The country ranked among the ten richest in the world, after the likes of Australia, Britain and the United States, but ahead of France, Germany and Italy. Its income per head was 92% of the average of 16 rich economies. From this vantage point, it looked down its nose at its neighbours: Brazil’s population was less than a quarter as well-off.

Argentina did all of this without any programs similar to the Homestead Acts. While there were some efforts to diversify land ownership, there was nothing that could be called a Homestead Act “equivalent” as had been the case with the Dominion Lands Act in Canada.

However, wages grew quickly in Argentina for both agricultural workers and city workers. This is both why the country attracted so many immigrants, and why politicians attempted to bring down wages by actively subsidizing importation of additional labor.

The fact that Argentina would eventually reverse its growth path and fall behind other wealthy nations can hardly be blamed on its lack of land distribution along the lines of a Homestead Act. Indeed, protectionist trade policy and economic interventionism under a series of anti-free market administrations, including that of Juan Perón, are fairly obvious culprits behind Argentina’s decline.

So, when advocates for more government planning resort to paeans about the Homestead Acts, we’d be wise to bring along a bit of skepticism. To see the evidence of the Acts’ shortcomings, we need look no further than the fact that the US government now owns far more land than it ever distributed to homesteaders.

From the government’s point of view, of course, the program was a success. It encouraged primarily white settlers with American citizenship to move to thinly-populated states, thus encouraging exclusion of Canadians, Indians, and Mexicans with foreign allegiances. The program also provided a political advantage to the Republican Party which ran on a platform of free giveaways in 1860 and encouraged voters to “vote yourself a farm.”

Contrary to what Cohen and DeLong’s arguments imply, areas where land was distributed by more simple land-sales schemes — such as the Land Ordinance of 1785 — did not turn into anything resembling Russia. Ohio and Wisconsin, for example, where settlement predated the Homestead Acts, hardly turned into feudal states.
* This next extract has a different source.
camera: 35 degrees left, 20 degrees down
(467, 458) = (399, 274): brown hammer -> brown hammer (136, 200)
Unfortunately, critical views of the Homestead Acts are just another casualty of the idealization of the frontier in which it is assumed that anyone willing to put in a little hard work could become a prosperous land owner. In practice, the Homestead Acts set the stage for multiple land-based booms and busts, many instances of corporate fraud, and the eventual federal takeover of more than 600 million acres that Congress had originally intended for privatization.